(Stored data)
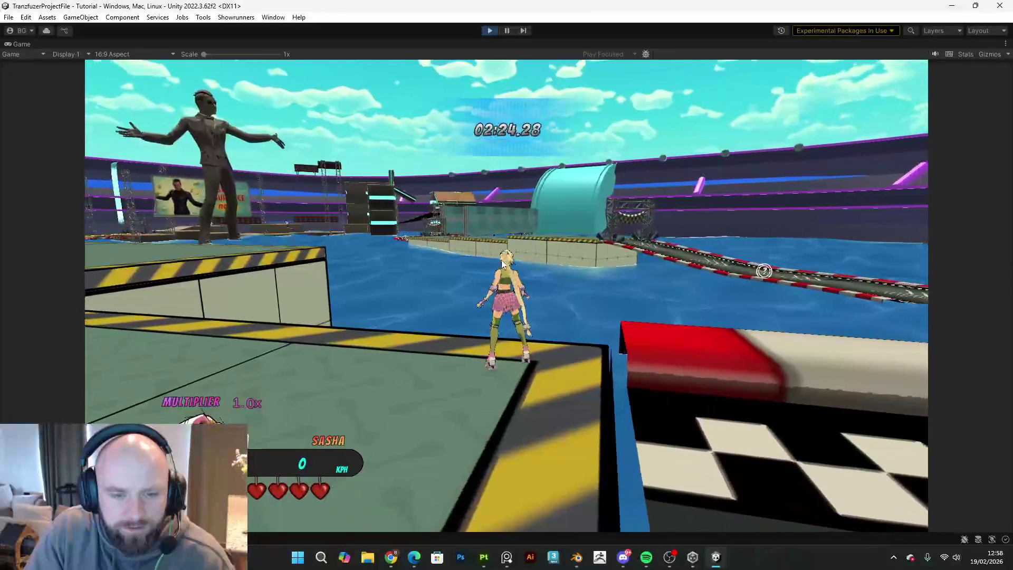
pyautogui.press('d')
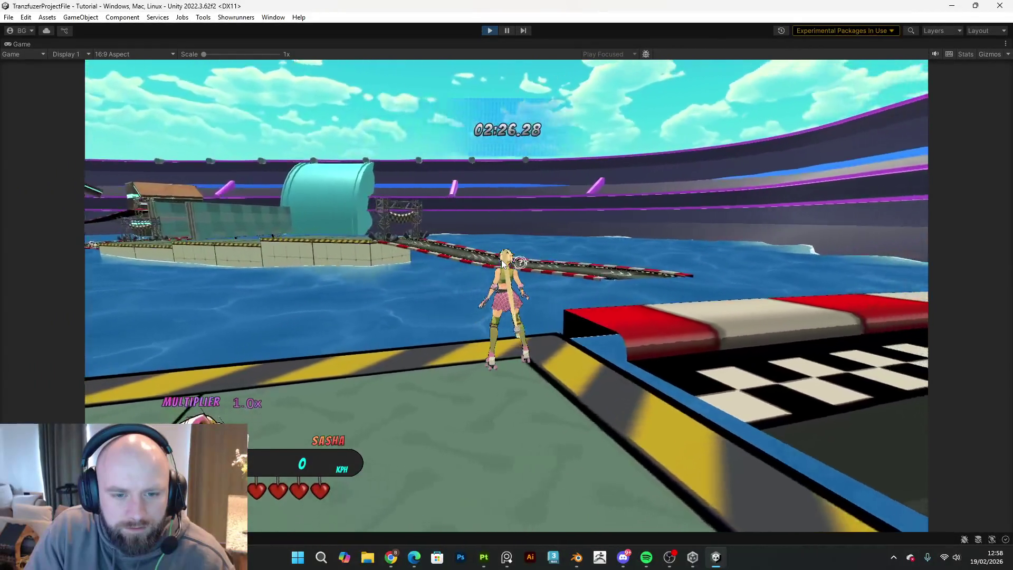
pyautogui.press('a')
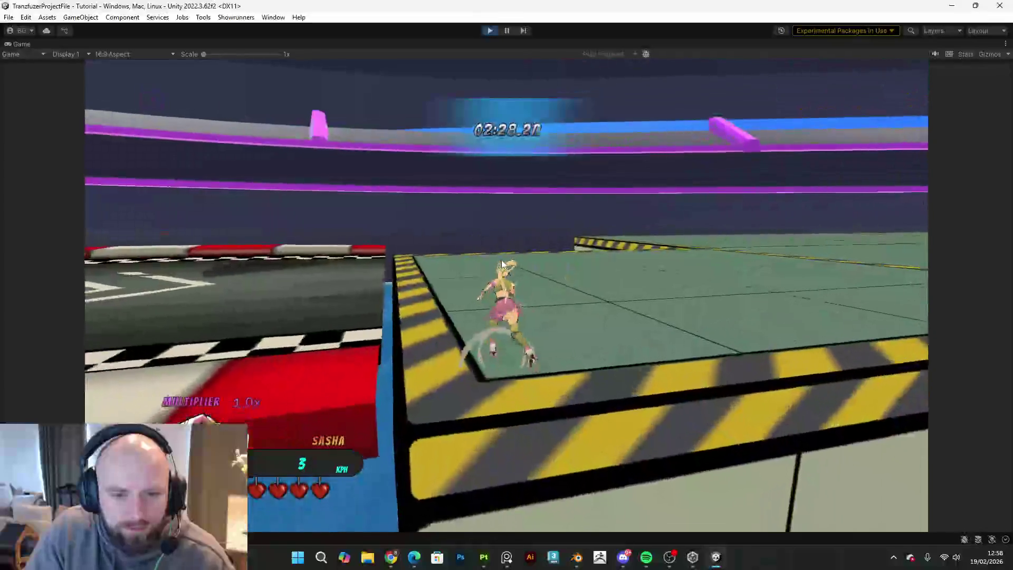
pyautogui.press('d')
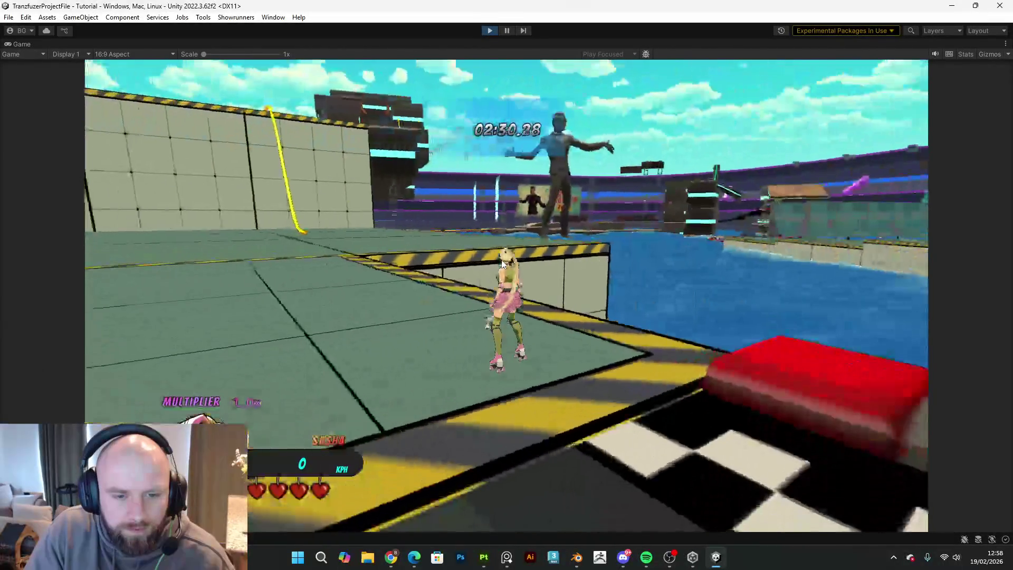
pyautogui.press('d')
pyautogui.press('a')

YOUR INSTRUCTIONS –
What is needed is an exact reproduction of the data, pictures excluded.

RESULT –
pyautogui.press('d')
pyautogui.press('a')
pyautogui.press('d')
pyautogui.press('d')
pyautogui.press('a')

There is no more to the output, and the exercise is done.